I have created a table of comparison below, to weigh the effectiveness of the above-mentioned supplements, taking into account peripheral consequences on lifestyle, well-being and diet.

From the ranking system, ephedrine ranked most effective, with consideration of lifestyle and health consequences. CLA and GTE, both popular fat burner ingredients fared less well surprisingly, with CLA showing close to no difference from being a placebo! The inconsistencies of GTE make it unreliable in the short term, although its cardiovascular benefits make it worth it as a supplement.

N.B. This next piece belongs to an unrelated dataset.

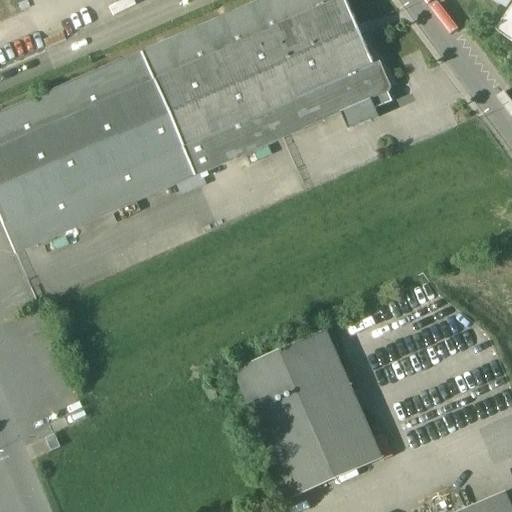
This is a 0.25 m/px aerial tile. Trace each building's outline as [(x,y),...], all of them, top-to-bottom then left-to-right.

However, the point of this ranking system is not to convince you, the reader, to purchase or deter you from purchasing certain supplements. Rather, it is to highlight the fact that fat burners are not miracle solutions, and have their pros and cons that have to be considered wisely before consumption. Even for ephedrine that ranked highest, safety issues with cardiotoxicity should be noted and legality is definitely another barrier.

If you review the information given in this report, especially in the comparison table above, you will find that the effects from fat burning supplements isn’t actually significant, as compared to traditional weight loss methods of exercise and dieting. In fact, CLA’s increase to insulin resistance may be counterproductive in the long run, as it reduces levels of HSL in the blood. Also, note that GTE’s “fat burning” effects only work well when combined with caffeine, showing that directions for consumption is as important as the product itself.

Hopefully, the tools of investigation used in this article can be carried forward in your (the reader’s) study of other supplements. Make sure you do your research before making a purchase!

Key Takeaway : Supplements (and fat burners) might show promising and elaborate mechanisms, but effectiveness and safety are key issues one should consider and research before purchasing a supplement.